Nict
Nict

Reputation: 3098

Regular expression matching hashtag, whitespace then characters

Ok, so I've been reading up on regexes, and they're fun!

I've been looking into matching a string like # 54jsfjk or # ffskkkkkkkkkkkkkkkkk884587923572957

Will the following suffice: /# \w*/i?

The string I'm trying to replace lives on a single line (there are more lines after), so I guess matching everything after isn't good.

Would making use of the ^ and $ only choose the single line?

The file I am working with looks sort of like this:

HEADER

# stringthatsreplaced

OTHER HEADER
- Stuff
- More Stuff

ANOTHER HEADER
- Even more stuff
- Last stuff

Upvotes: 0

Views: 307

Answers (1)

Written instruction 1:
Copy word for word the part of the regex question starting with "I've been looking" and going on through "after isn't good.".
Written instruction 2:
Answer these questions about the regex question:
(a) What reputation score is shown for the poster?
(b) Which two symbols does the poster ask about for selecting only a single line?
(c) How many views does the regex question list?
Written instruction 3:
Write what comes next in the regex question, picking up right after its last line.

Given records:
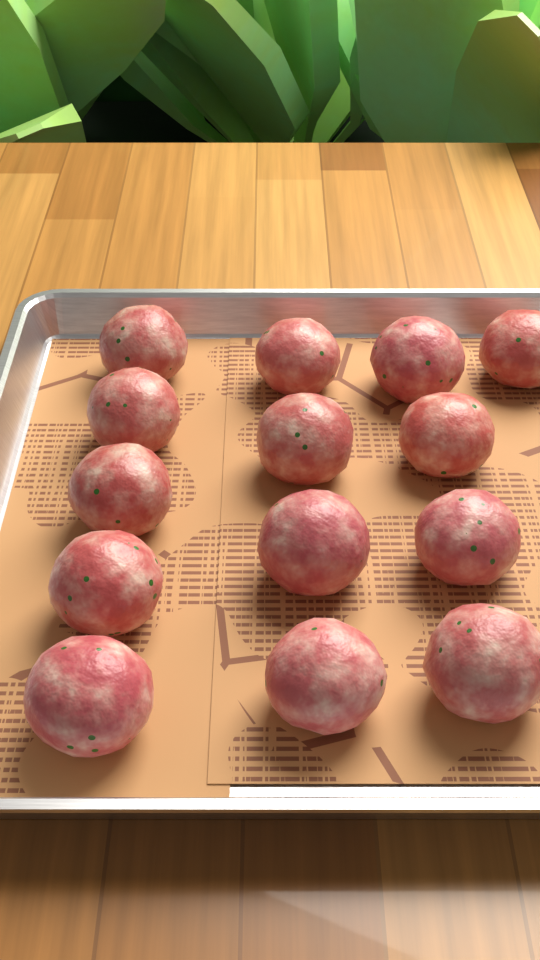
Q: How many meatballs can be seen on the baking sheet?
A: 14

* * *

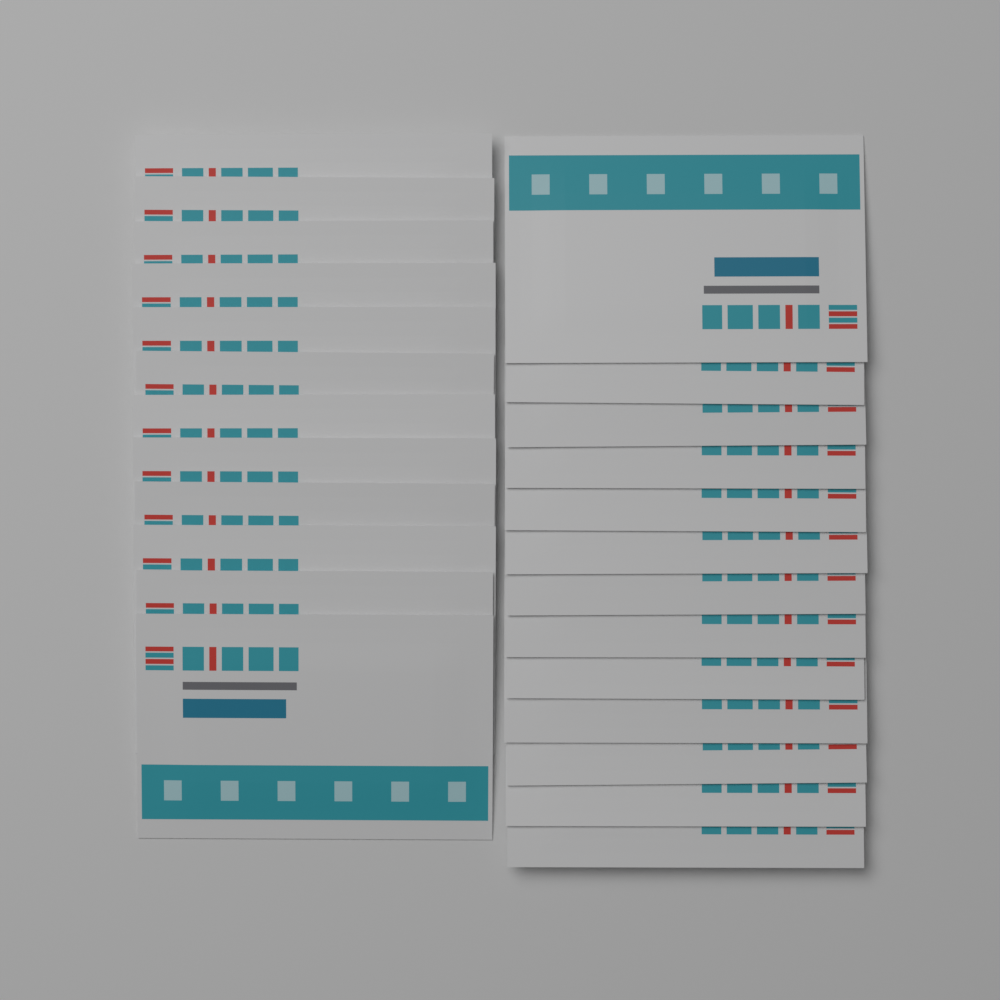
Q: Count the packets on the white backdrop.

Final result 1:
I've been looking into matching a string like # 54jsfjk or # ffskkkkkkkkkkkkkkkkk884587923572957

Will the following suffice: /# \w*/i?

The string I'm trying to replace lives on a single line (there are more lines after), so I guess matching everything after isn't good.

Final result 2:
(a) 3098
(b) ^ and $
(c) 307

Final result 3:
Jerry
Jerry

Reputation: 71578

If you want to use the anchors, you need to use the multiline mode as well:

/^# \w*$/m

*As rightly pointed out by Robin in the comment, the case insensitive flag isn't required here as \w is already case insensitive. It doesn't hurt to use it, but it's not doing anything in this particular regex.

Otherwise, ^ and $ will match only at the beginning of the file/text block (not line) and $ will match only at the end of the file/text block.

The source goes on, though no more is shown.